[Dataset items]

---

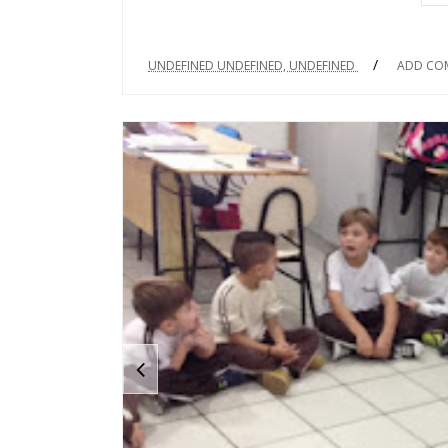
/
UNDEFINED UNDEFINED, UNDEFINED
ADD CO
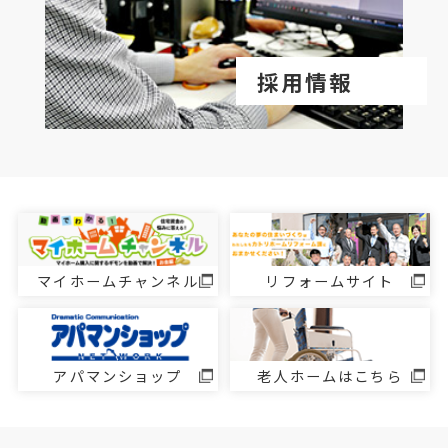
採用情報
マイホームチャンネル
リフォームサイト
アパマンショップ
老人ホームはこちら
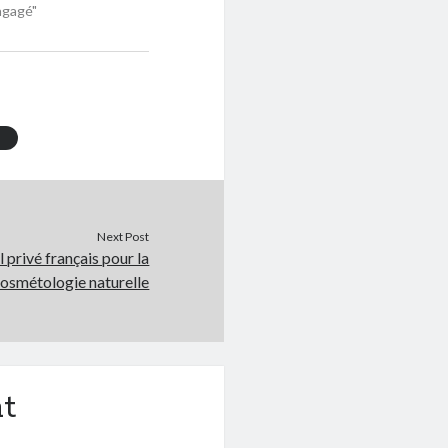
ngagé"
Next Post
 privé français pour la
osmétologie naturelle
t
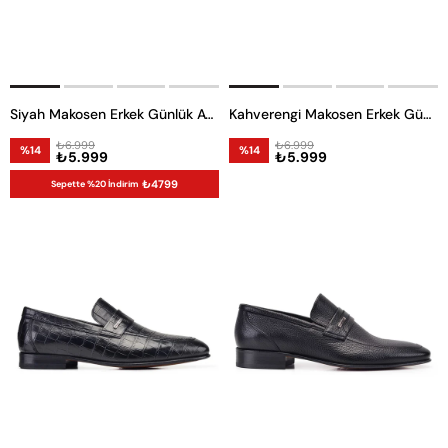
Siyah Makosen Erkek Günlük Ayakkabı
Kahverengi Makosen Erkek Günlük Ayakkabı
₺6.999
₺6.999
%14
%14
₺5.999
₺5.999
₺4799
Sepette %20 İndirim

---

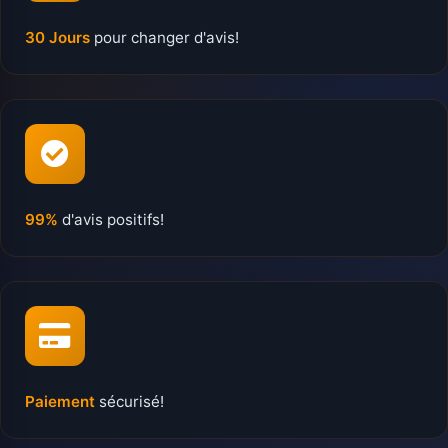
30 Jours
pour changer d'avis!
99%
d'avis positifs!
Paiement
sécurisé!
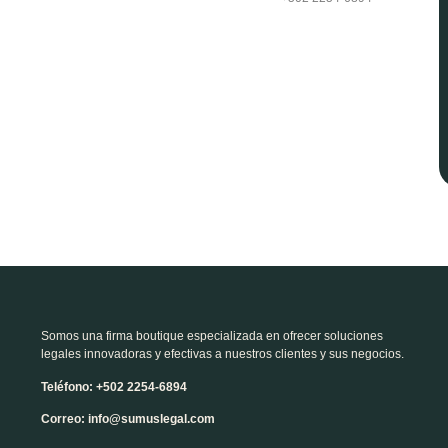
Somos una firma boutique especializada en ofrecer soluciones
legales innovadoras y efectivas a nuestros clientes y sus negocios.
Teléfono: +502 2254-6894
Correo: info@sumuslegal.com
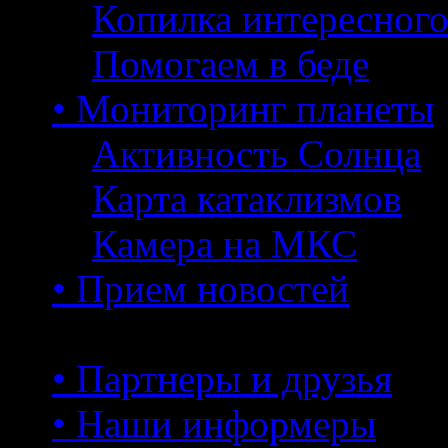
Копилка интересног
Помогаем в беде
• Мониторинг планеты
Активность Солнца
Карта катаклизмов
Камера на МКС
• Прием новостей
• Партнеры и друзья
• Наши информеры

---

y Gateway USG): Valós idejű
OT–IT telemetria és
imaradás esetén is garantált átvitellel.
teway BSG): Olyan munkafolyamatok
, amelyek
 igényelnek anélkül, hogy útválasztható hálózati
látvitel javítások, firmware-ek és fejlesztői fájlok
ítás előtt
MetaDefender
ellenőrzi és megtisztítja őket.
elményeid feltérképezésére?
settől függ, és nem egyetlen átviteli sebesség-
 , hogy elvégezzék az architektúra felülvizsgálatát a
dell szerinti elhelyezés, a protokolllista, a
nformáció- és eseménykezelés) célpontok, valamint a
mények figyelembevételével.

---

Switch "Erkek" to "Kadın" in the lines starting with the line with "Siyah Makosen Erkek Günlük Ayakkabı" and going on through the line with "Sepette %20 İndirim", and give those lines again with nothing else changed.

Siyah Makosen Kadın Günlük Ayakkabı
Kahverengi Makosen Kadın Günlük Ayakkabı
₺6.999
₺6.999
%14
%14
₺5.999
₺5.999
₺4799
Sepette %20 İndirim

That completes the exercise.